Hundreds of Muslims have staged a mass prayer outside the Rome's Colosseum in protest against the closure of mosques in Italy.
Children attended the demonstration holding signs saying, “peace”, “love” and “open the mosques”.
Organisers called for the peaceful protest following the recent closure on of five makeshift mosques on administrative grounds.
Many in Italy’s Muslim community believe the closures were a response to attacks by Islamic extremists in Europe.
According to the demonstrators, some of the reasons cited for closing the mosques – such as the number of toilets on a premises – could have been easily resolved.

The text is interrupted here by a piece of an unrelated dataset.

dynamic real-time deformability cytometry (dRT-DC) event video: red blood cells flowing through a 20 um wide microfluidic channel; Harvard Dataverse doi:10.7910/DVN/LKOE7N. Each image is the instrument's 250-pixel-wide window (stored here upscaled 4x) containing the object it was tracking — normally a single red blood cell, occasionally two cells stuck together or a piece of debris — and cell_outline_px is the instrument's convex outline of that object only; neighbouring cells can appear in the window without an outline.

"We feel people are pointing the finger at us," Francesco Tieri, a convert to Islam told AFP.
"There is no political will to recognise that we are here and that we are a peaceful community.

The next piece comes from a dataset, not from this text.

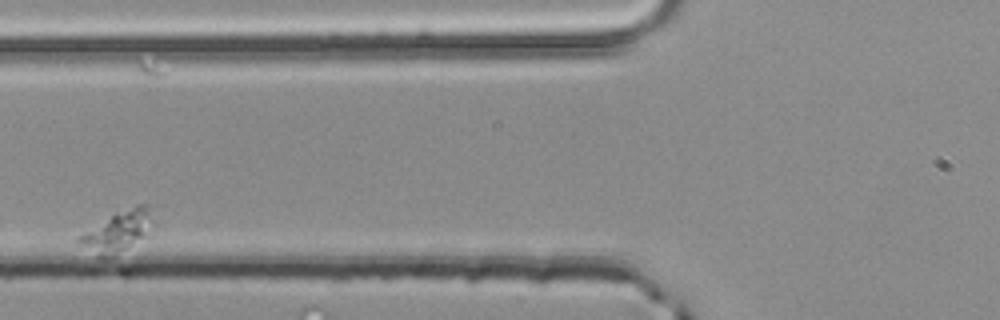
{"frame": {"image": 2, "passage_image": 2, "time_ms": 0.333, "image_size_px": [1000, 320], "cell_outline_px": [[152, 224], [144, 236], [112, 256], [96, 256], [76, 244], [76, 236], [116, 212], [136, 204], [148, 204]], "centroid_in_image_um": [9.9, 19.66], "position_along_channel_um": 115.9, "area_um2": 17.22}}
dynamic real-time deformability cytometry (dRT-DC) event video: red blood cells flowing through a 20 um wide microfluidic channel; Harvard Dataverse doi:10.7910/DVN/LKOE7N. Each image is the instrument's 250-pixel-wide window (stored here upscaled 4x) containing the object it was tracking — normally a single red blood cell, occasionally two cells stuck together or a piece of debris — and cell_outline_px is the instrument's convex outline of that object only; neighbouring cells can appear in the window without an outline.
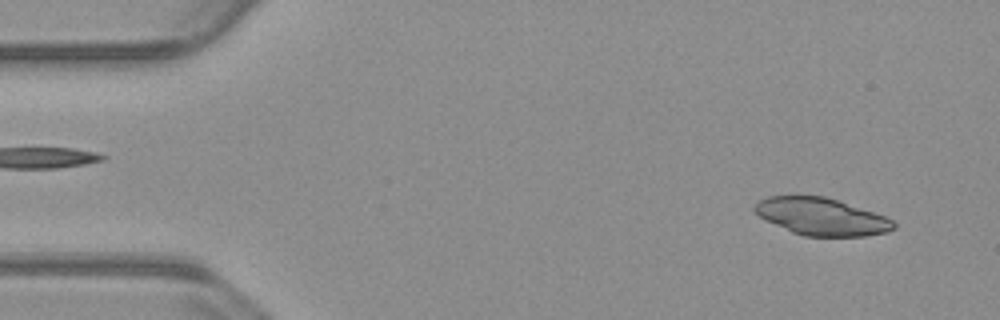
{"species": "common noctule bat (a hibernating species)", "species_latin": "Nyctalus noctula", "temperature_condition": "warm", "stored_images_in_passage": 52, "camera_frame_rate_fps": 3000, "um_per_image_px": 0.085, "animal": {"sex": "male", "body_mass_g": 23.1, "forearm_length_mm": 52.7}, "frame": {"image": 1, "passage_image": 3, "time_ms": 0.667, "image_size_px": [1000, 320], "cell_outline_px": [[896, 228], [888, 232], [864, 236], [804, 236], [792, 232], [760, 216], [752, 208], [760, 200], [768, 196], [824, 196], [884, 216], [892, 220], [896, 224]], "centroid_in_image_um": [69.84, 18.42], "position_along_channel_um": 15.2, "area_um2": 29.65}}
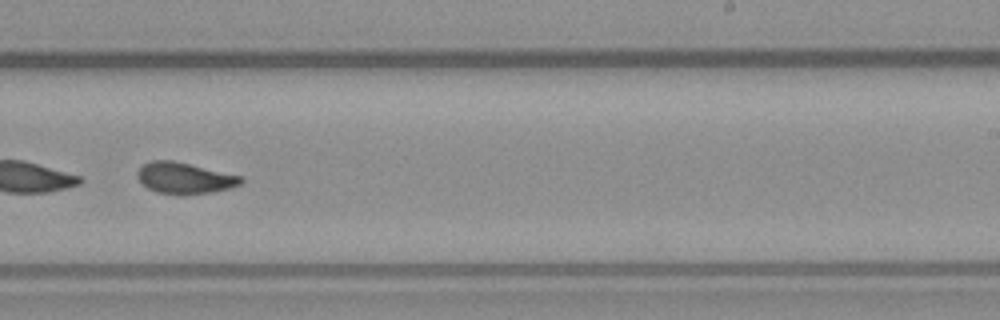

"We are forced to rent places to pray – which for us is like breathing air. If we can't do it, we die."
An estimated 1.6 million Muslims live in Italy, meaning it has the fourth largest Muslim population in Europe. Yet there are only eight official mosques in the country.

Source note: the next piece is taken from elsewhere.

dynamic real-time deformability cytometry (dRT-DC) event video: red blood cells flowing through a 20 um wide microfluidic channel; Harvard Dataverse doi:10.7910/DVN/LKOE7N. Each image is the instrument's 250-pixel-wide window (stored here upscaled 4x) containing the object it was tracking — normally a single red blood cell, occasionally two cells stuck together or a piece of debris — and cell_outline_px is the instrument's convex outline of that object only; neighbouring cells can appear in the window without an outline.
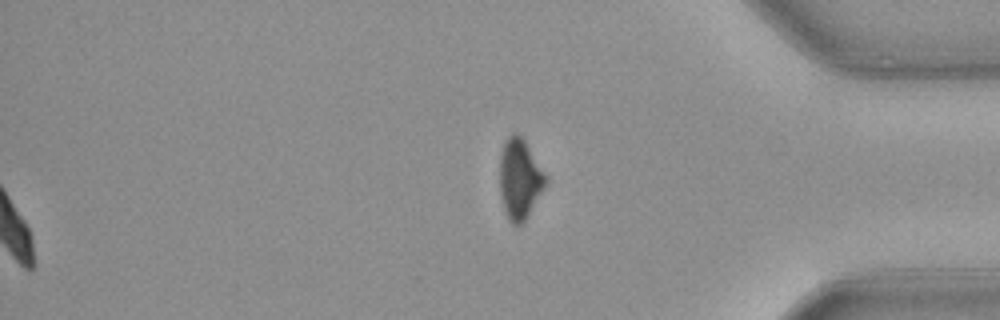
{"species": "common noctule bat (a hibernating species)", "species_latin": "Nyctalus noctula", "temperature_condition": "warm", "stored_images_in_passage": 40, "segment_of_instrument_passage": [2, 2], "camera_frame_rate_fps": 3000, "um_per_image_px": 0.085, "animal": {"sex": "female", "body_mass_g": 21.9}, "frame": {"image": 1, "passage_image": 40, "time_ms": 13.0, "image_size_px": [1000, 320], "cell_outline_px": [[548, 180], [544, 188], [524, 220], [520, 224], [512, 224], [508, 220], [504, 208], [500, 192], [500, 160], [504, 144], [508, 136], [512, 132], [516, 132], [524, 140], [544, 172]], "centroid_in_image_um": [44.16, 15.2], "position_along_channel_um": 391.0, "area_um2": 20.92}}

It is thought to be the second most followed faith in the Roman Catholic country. But it is not recognised as an official religion, unlike Judaism and Mormonism.
State recognition affords protection to places of worship, access to opening schools and observance of religious holidays.
Police confirmed the closure of some places of prayer in a statement and said the authorities would guarantee freedom of thought, but only within a certain legal framework.
Italian local councils can oppose new builds for reasons ranging from the proposed parking facilities to how well they think it would fit in with the architectural aesthetic of a neighbourhood. They have repeatedly opposed proposals to construct traditional mosques.
Right-wing parties have also called for a blanket ban on any mosques built with foreign money.
With few official places of worship, many pray in houses and some 800 cultural centres and prayer rooms in the country, but right wing parties have claimed this makes religious sites hard to monitor and increases the risk of "radicalisation".
Interior Minister Angelino Alfano said in August that “mini mosques in garages” should be banned.
Barbara Saltamartini, of the anti-immigration Northern League, said the peaceful demonstration was Friday's "an unacceptable provocation" which should not have been allowed to take place.